» **HOW TO COMPLETE THIS TASK**
There is one span to output from the data below: the lines starting at the line with "(189, 1149) none" and ending at the line with "(435, 1674) none". Output it exactly, ends included, nothing more.

» **GIVEN ENTRIES**
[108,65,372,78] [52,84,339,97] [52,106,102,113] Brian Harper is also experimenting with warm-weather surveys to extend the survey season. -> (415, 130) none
...
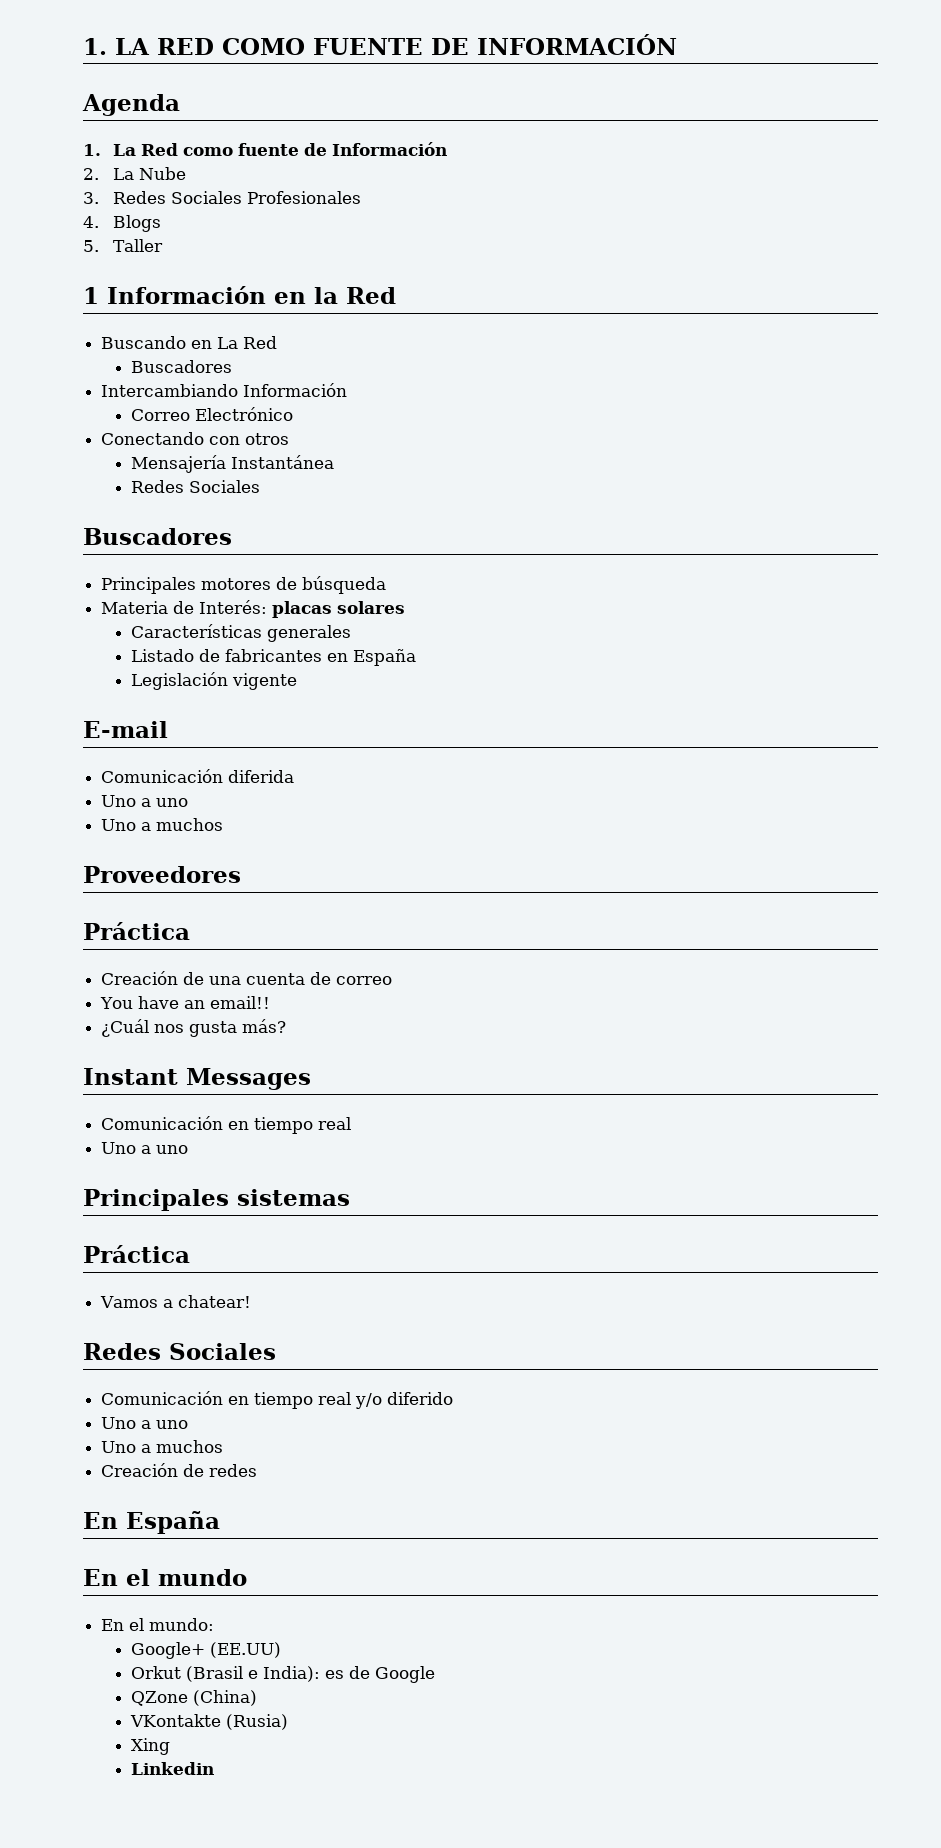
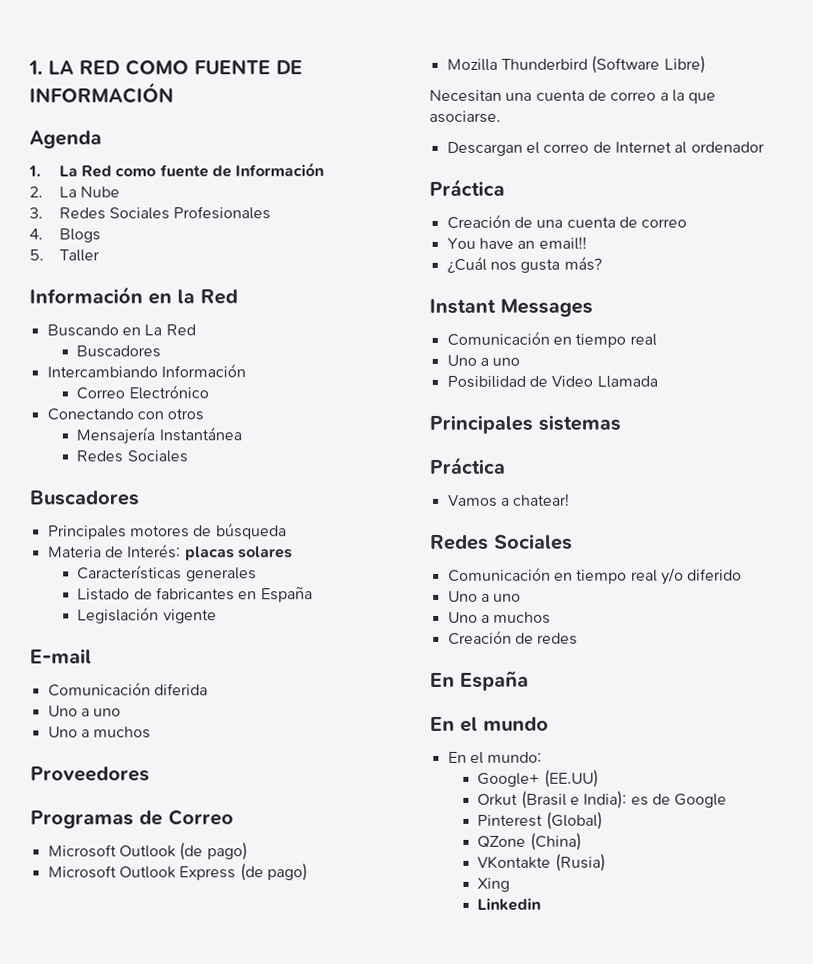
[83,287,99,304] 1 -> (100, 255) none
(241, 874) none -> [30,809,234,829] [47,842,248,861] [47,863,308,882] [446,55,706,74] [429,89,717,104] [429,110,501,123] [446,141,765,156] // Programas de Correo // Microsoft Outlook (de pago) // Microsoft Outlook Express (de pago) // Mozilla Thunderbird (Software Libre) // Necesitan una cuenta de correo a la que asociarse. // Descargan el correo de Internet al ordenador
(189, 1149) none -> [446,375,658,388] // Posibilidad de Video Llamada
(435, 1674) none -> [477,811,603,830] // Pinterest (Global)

» **WRITTEN SOLUTION**
(189, 1149) none -> [446,375,658,388] // Posibilidad de Video Llamada
(435, 1674) none -> [477,811,603,830] // Pinterest (Global)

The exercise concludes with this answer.